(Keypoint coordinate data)
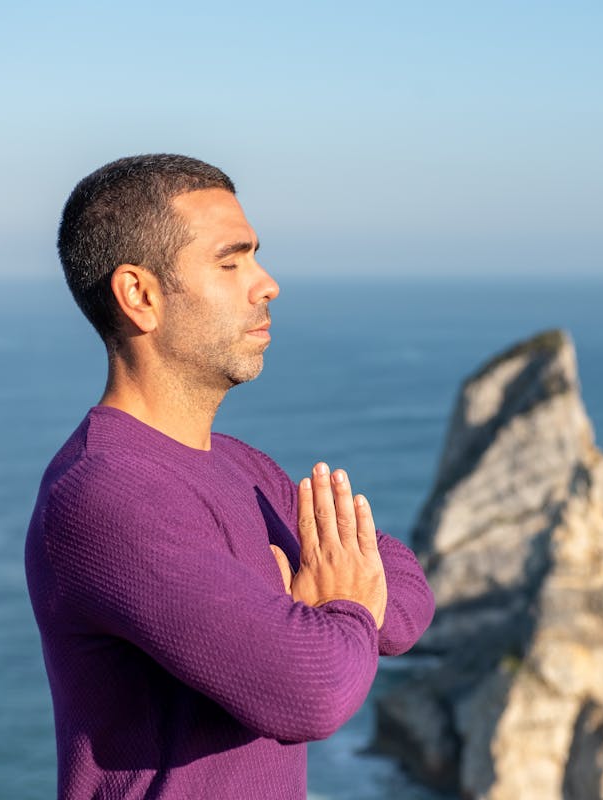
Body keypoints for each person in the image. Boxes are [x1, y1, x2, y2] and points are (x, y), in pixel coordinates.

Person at [25, 154, 435, 800]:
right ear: (140, 296)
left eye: (255, 256)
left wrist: (315, 609)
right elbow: (314, 694)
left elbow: (409, 602)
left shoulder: (242, 466)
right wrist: (340, 606)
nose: (267, 283)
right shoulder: (105, 496)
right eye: (231, 261)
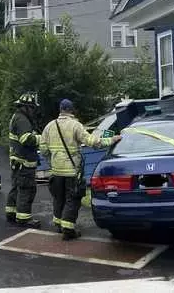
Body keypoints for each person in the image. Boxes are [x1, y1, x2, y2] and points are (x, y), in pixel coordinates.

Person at [40, 99, 121, 240]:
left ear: (60, 109)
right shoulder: (75, 126)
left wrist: (52, 162)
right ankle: (68, 228)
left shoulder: (49, 126)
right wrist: (112, 140)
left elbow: (43, 149)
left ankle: (59, 224)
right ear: (72, 110)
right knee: (73, 198)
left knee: (59, 198)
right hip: (71, 171)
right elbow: (93, 142)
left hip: (56, 171)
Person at [5, 93, 42, 228]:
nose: (33, 111)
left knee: (16, 188)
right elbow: (26, 139)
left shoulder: (17, 116)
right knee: (27, 189)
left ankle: (11, 213)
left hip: (17, 160)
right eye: (31, 108)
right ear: (26, 108)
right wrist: (41, 138)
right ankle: (24, 218)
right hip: (24, 161)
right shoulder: (22, 120)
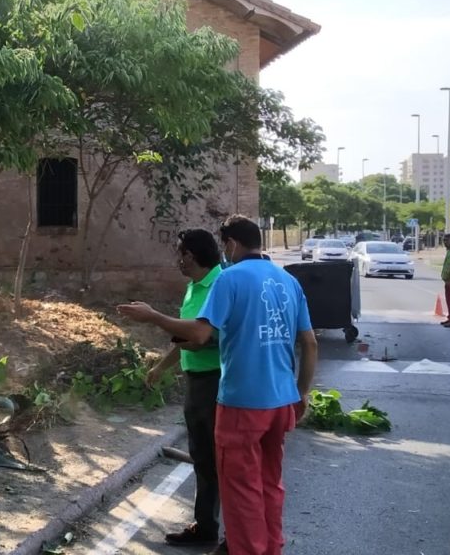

> **DIRECTIONS FOR THIS TASK**: Above are the entries. Copy exactly the part that opens with the line containing "left shoulder: (49, 126)" and closes with the line containing "right ankle: (24, 218)", and no more.

> **FINISHED TASK**:
left shoulder: (49, 126)
right wrist: (112, 140)
left elbow: (43, 149)
left ankle: (59, 224)
right ear: (72, 110)
right knee: (73, 198)
left knee: (59, 198)
right hip: (71, 171)
right elbow: (93, 142)
left hip: (56, 171)
Person at [5, 93, 42, 228]:
nose: (33, 111)
left knee: (16, 188)
right elbow: (26, 139)
left shoulder: (17, 116)
right knee: (27, 189)
left ankle: (11, 213)
left hip: (17, 160)
right eye: (31, 108)
right ear: (26, 108)
right wrist: (41, 138)
right ankle: (24, 218)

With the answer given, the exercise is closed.